En algún momento de nuestra historia, cuando apenas éramos como especie un conjunto vulnerable a la naturaleza, necesitamos de “líderes”, personas con habilidades suficientes para encontrar soluciones a problemas como por ejemplo buscar un entorno adecuado para encontrar alimento o construir una vivienda. Aún así, esas organizaciones eran de tipo comunitario y todos los elementos que hacían parte de ellos tenían una función concreta. El liderazgo era simplemente un factor de organización para el día a día.
Con el advenimiento de las “civilizaciones” y la creación de las élites y las grandes religiones, el concepto de liderazgo cambió y en lugar de organizar se pasó a dirigir, a manejar, a manipular. Unos pocos mandaban y el resto solamente obedecía, y los conceptos de esos “dirigentes” estaban totalmente justificados por las grandes religiones y sus cúpulas, que muy frecuentemente hacían parte de la misma élite y estaban de acuerdo en como se manejaba al pueblo. En principio estos niveles de organización no deberían ser malos, sin embargo la forma en que se ha dirigido nuestro sistema de pensamiento no nos deja oponernos a esos dirigentes aún cuando ellos demuestren de hecho ser unos corruptos. Hemos sido manejados para ser incapaces de cuestionar su liderazgo o el sistema que han diseñado. Nos han vencido con ideas, y cuando una idea incuba en nuestras mentes, es imposible sacarla.
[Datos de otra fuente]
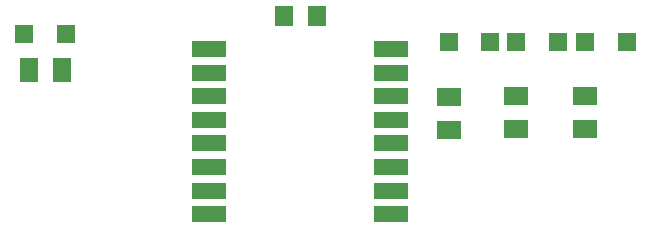
<source format=gbr>
G04 EAGLE Gerber RS-274X export*
G75*
%MOMM*%
%FSLAX34Y34*%
%LPD*%
%INSolderpaste Top*%
%IPPOS*%
%AMOC8*
5,1,8,0,0,1.08239X$1,22.5*%
G01*
%ADD10R,1.500000X1.500000*%
%ADD11R,1.600000X2.000000*%
%ADD12R,2.000000X1.600000*%
%ADD13R,3.000000X1.400000*%
%ADD14R,1.600000X1.800000*%


D10*
X144500Y577850D03*
X109500Y577850D03*
X503910Y571500D03*
X468910Y571500D03*
X561060Y571500D03*
X526060Y571500D03*
X619480Y571500D03*
X584480Y571500D03*
D11*
X141000Y547370D03*
X113000Y547370D03*
D12*
X468630Y496540D03*
X468630Y524540D03*
X525780Y497810D03*
X525780Y525810D03*
X584200Y497810D03*
X584200Y525810D03*
D13*
X265900Y565300D03*
X265900Y545300D03*
X265900Y525300D03*
X265900Y505300D03*
X265900Y485300D03*
X265900Y465300D03*
X265900Y445300D03*
X265900Y425300D03*
X419900Y425300D03*
X419900Y445300D03*
X419900Y465300D03*
X419900Y485300D03*
X419900Y505300D03*
X419900Y525300D03*
X419900Y545300D03*
X419900Y565300D03*
D14*
X356900Y593090D03*
X328900Y593090D03*
M02*

</source>
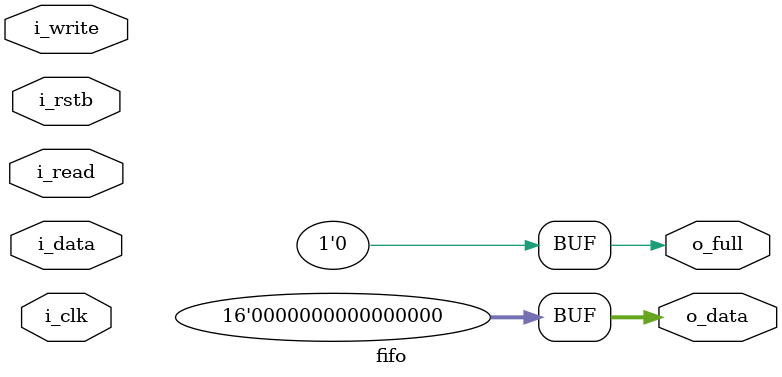
<source format=sv>
`timescale 1ns/100ps
module fifo#(
    parameter D_WD = 16,
    parameter SIZE = 16
)(
    input  logic            i_clk,
    input  logic            i_rstb,
    input  logic [D_WD-1:0] i_data,
    input  logic            i_write,
    input  logic            i_read,
    output logic [D_WD-1:0] o_data,
    output logic            o_full
);

// Edit the code here begin ---------------------------------------------------

   assign o_full = 1'b0;
   assign o_data = 'b0;

// Edit the code here end -----------------------------------------------------

/*
    Following section is necessary for dumping waveforms. This is needed for debug and simulations
*/

`ifndef DISABLE_WAVES
    initial begin
        $dumpfile("./sim_build/fifo.vcd");
        $dumpvars(0, fifo);
    end
`endif
   
endmodule

</source>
Al igual que Mal -la esposa de Dom Cobb en la película Inception de Christopher Nolan-, somos una sociedad lanzándose al abismo por esas ideas que tenemos incubadas hace miles de años.
Estamos en un momento en el que gracias a los medios de comunicación multilineales como internet, se puede recoger información de miles de puntos de vista, y cambiar nuestra forma de ver la realidad. Para ver de forma distinta esa realidad, hay que ser capaces de cuestionarnos el cómo asumimos nuestras creencias, cómo asumimos nuestra actitud ante los “líderes” y cómo asumimos nuestra respuesta a la forma en que ellos nos controlan. Esa manera de manejar la sociedad nos está llevando a la locura o a la guerra o a la hambruna, según el lugar donde estemos. Si somos capaces de ver esas cosas y comenzamos como sociedad a interactuar de forma distinta, más parecida a la naturaleza, nuestras ideas y acciones tendrán un valor distinto y quizá sea posible modificar este sistema. Nosotros podemos tumbar esa pirámide y convertirnos en una sociedad con una organización natural (algunos teóricos han llamado a este tipo de interacciones sin jerarquía Rizomas).